Monica opted to take the day off so it was my brother and me, and as an unplanned warm-up, we took the long way around to the train station, (in other words we got lost). We started on the hardest hike from Monterrosso to Vernazza and supposedly it was a ninety minute hike. Initially it did not seem too hard, but it definitely lived up to the warnings of being very challenging, steep and at some points dangerous. After three hours we finally arrived at Vernazza, and my feet were feeling it.

There were many points on the trail where my brother had to wait for me to catch up, and I was definitely regretting not being in better shape for this. I have to add that my brother Rick is in excellent shape, and cycles between 40 and 60 miles almost every day after walking at least five miles. It was not so much the inclines, but the numerous staircases in both directions on uneven pieces of rock that made it such a challenging climb.


The good thing was that all the way along the trail, the scenery was beautiful. We were either along the sea or in a shaded forest area. On this section alone, which was supposedly 4km, we hiked from sea level to the highest point of 720 feet, but since the hike was up and down multiple times, the ascent was measured at more than 1500 feet, and the same for the descent.


I was so happy to get to Vernazza which was very picturesque and charming. We had a wonderful lunch there, and I was mentally preparing myself for the next section of the hike. When Rick told me that he would not be disappointed if I did not want to do anymore, you can believe that it did not take too long for me to decide that I was content to walk around Vernazza instead.

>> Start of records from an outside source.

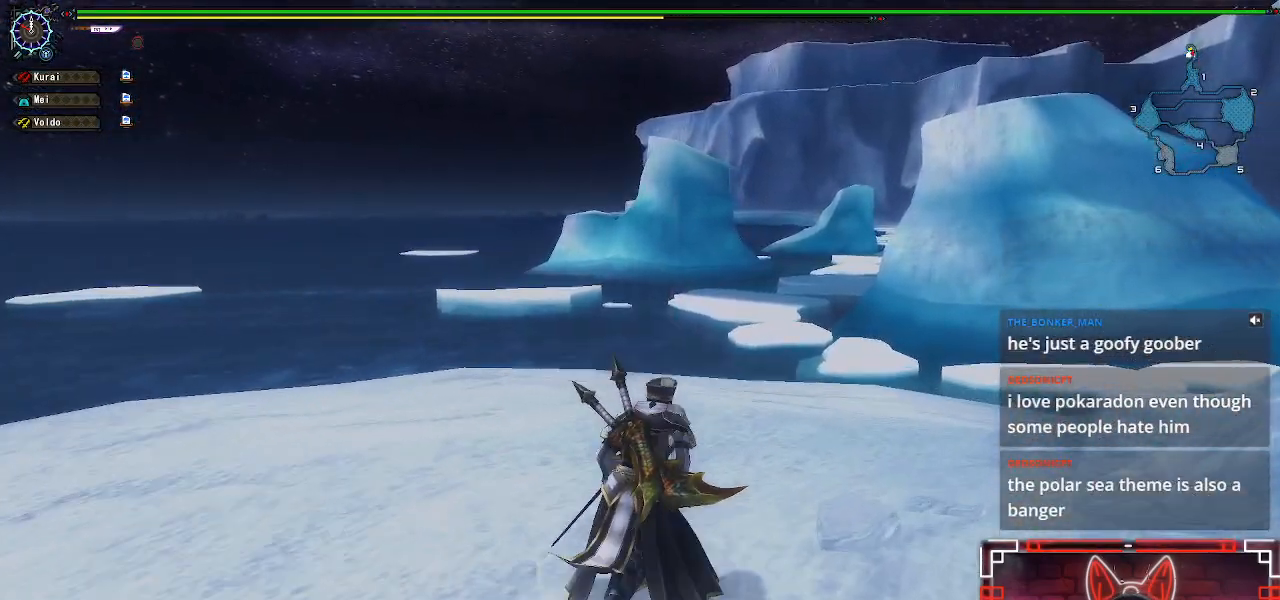
{"buttons": ["L1", "R1"], "left_stick": "up-right", "right_stick": "center", "events": []}
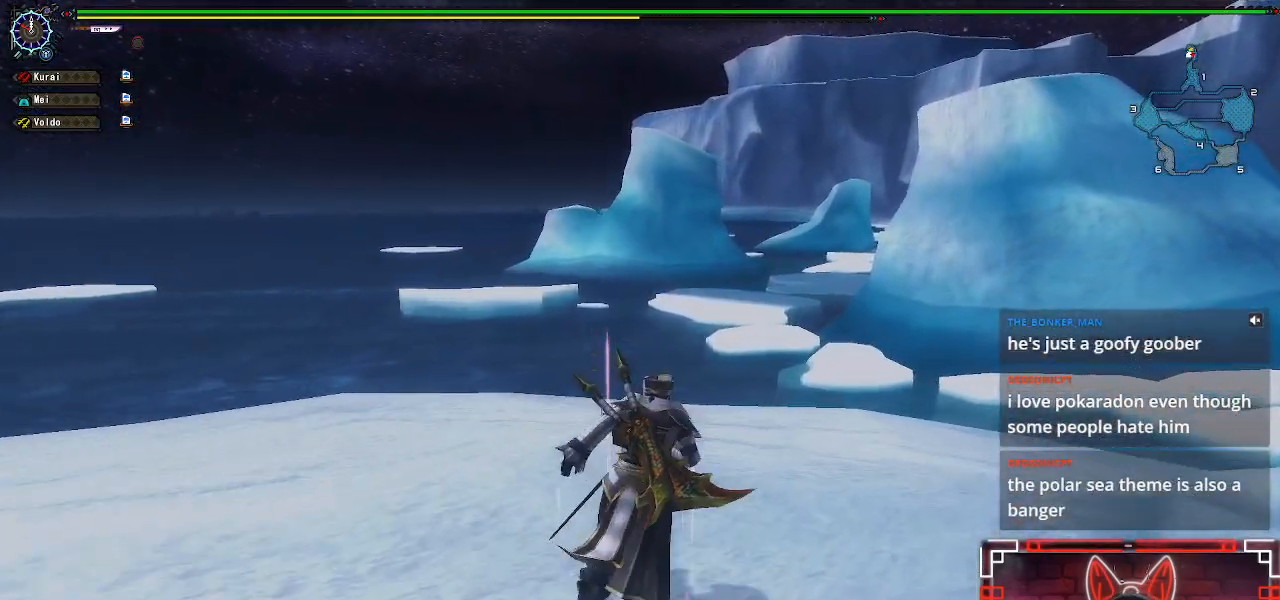
{"buttons": ["L1", "R1"], "left_stick": "up-right", "right_stick": "center", "events": [[17, "B", "down"], [133, "B", "up"], [283, "B", "down"], [367, "B", "up"]]}
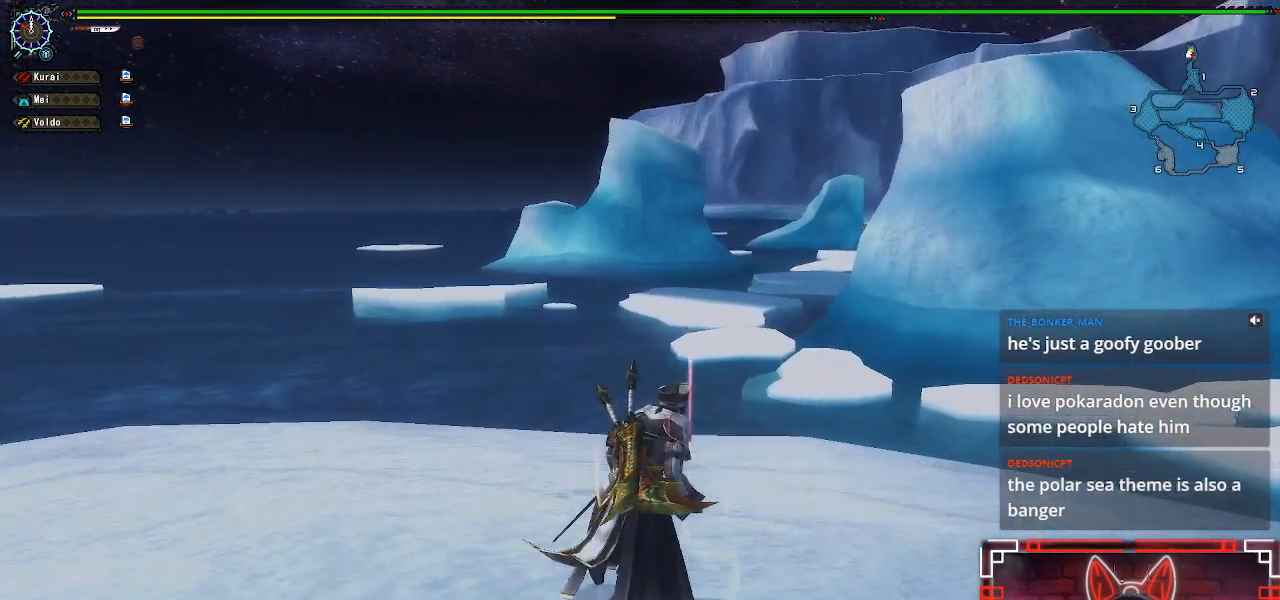
{"buttons": [], "left_stick": "up-right", "right_stick": "center", "events": [[450, "L1", "up"], [450, "R1", "up"]]}
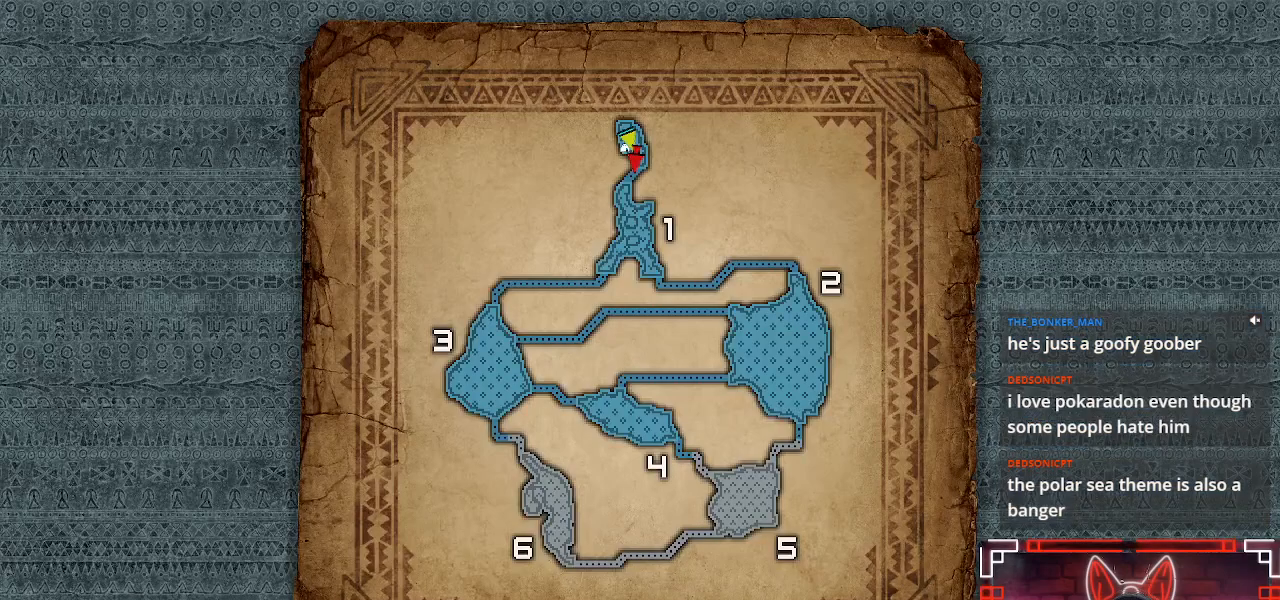
{"buttons": ["L1"], "left_stick": "center", "right_stick": "center", "events": [[33, "left_stick", "center"], [367, "L1", "down"]]}
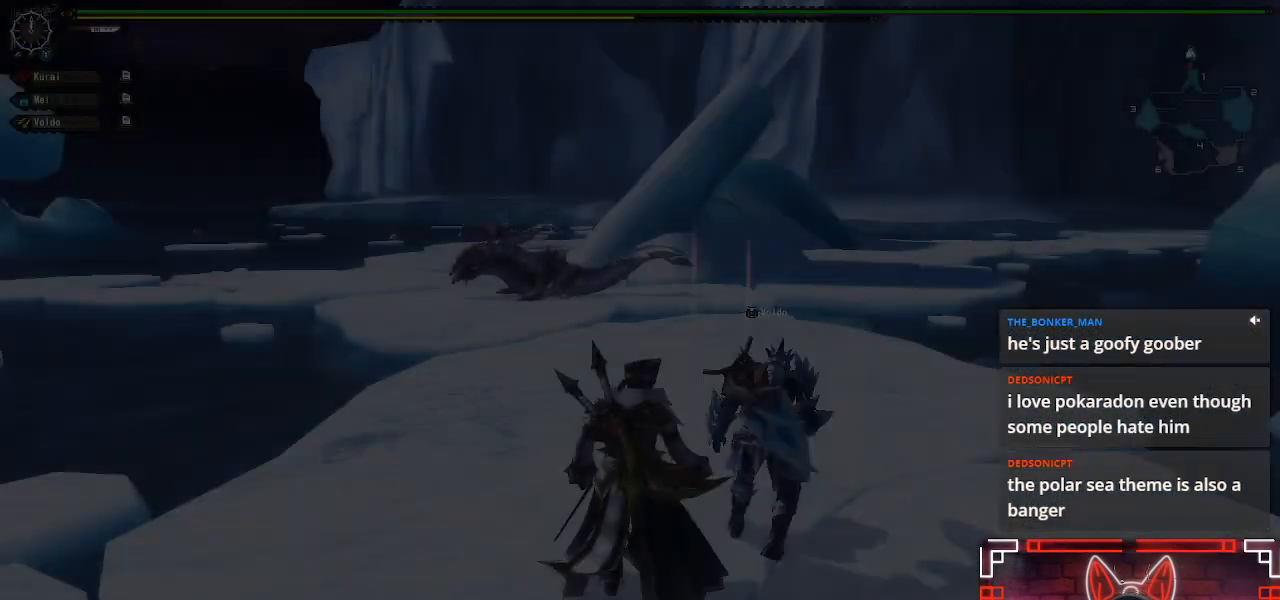
{"buttons": ["L1"], "left_stick": "up", "right_stick": "center", "events": [[483, "left_stick", "up"]]}
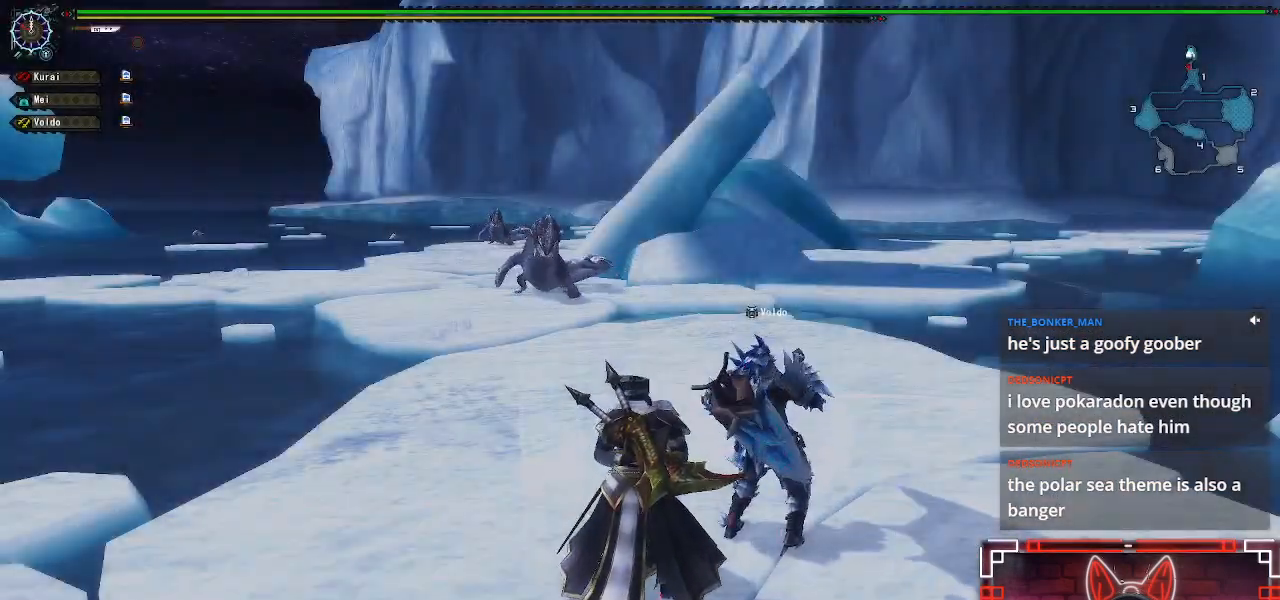
{"buttons": ["L1"], "left_stick": "up-right", "right_stick": "center", "events": [[100, "X", "down"], [250, "X", "up"], [350, "X", "down"], [467, "X", "up"], [483, "left_stick", "up-right"]]}
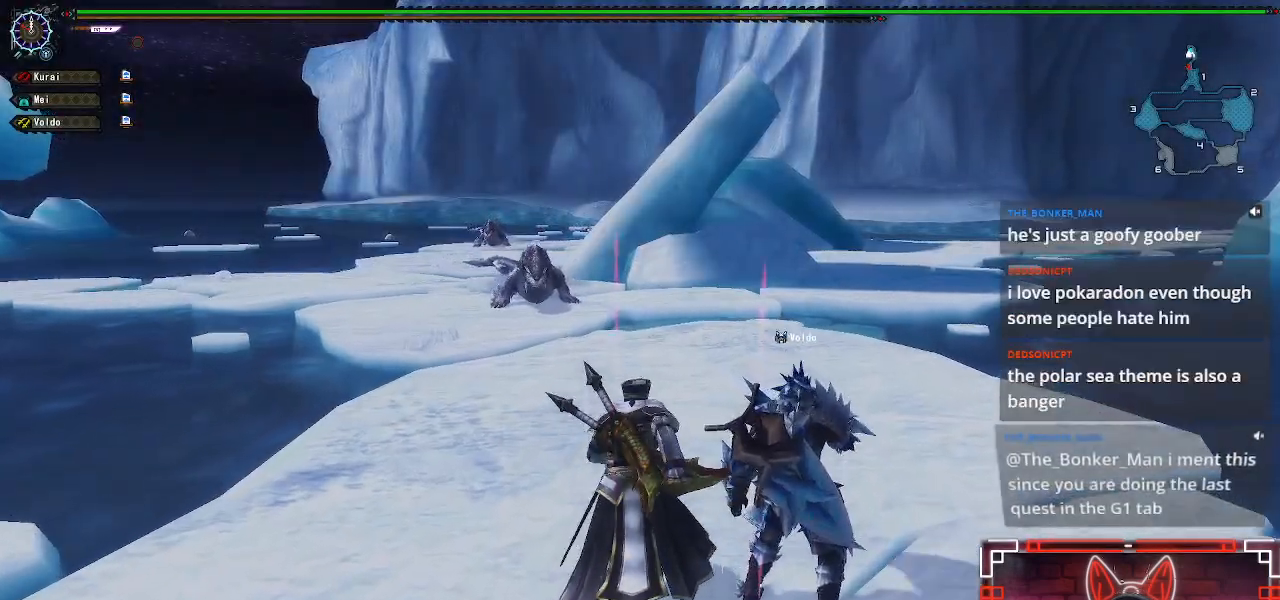
{"buttons": ["X", "L1"], "left_stick": "up-right", "right_stick": "center", "events": [[67, "X", "down"], [183, "X", "up"], [267, "X", "down"], [367, "X", "up"], [500, "X", "down"]]}
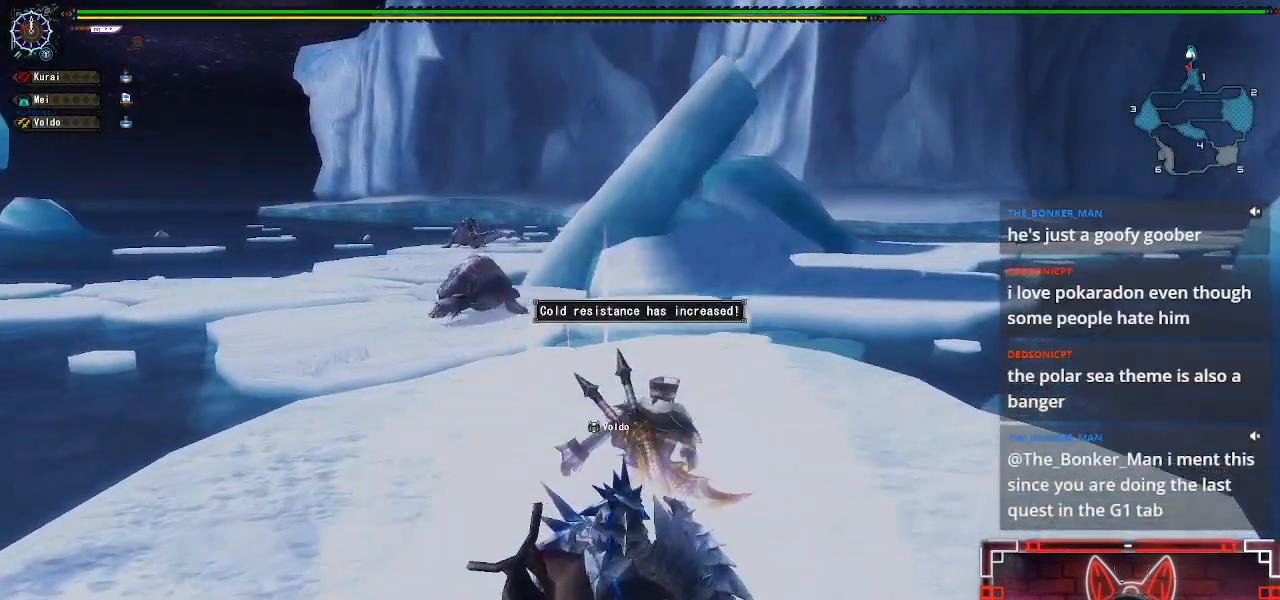
{"buttons": ["X", "L1"], "left_stick": "up-right", "right_stick": "center", "events": [[100, "X", "up"], [433, "X", "down"]]}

After that we took the train to the hilltop town of Corniglia, with a population of just 540, and walked around for awhile, the took the train back to Levanto and met Monica for dinner. I really enjoyed the Cinque Terre and it is OK that I did not hike the entire trail. The entire area is just beautiful, including Levanto, which was our base.


About Margie Miklas

An award-winning author, Margie Miklas writes medical thrillers and travel memoirs about Italy, a place which has captured her passion for travel. She is also the creator and owner of the travel blog, Margie in Italy, and a contributing writer for an Italian-American newspaper. A retired critical-care nurse, she enjoys spending time with her family, including her three cats. Her favorite place is the beach, and she likes learning new computer skills, when she is not writing. A member of the Florida Writers Association, Margie makes her home in Florida.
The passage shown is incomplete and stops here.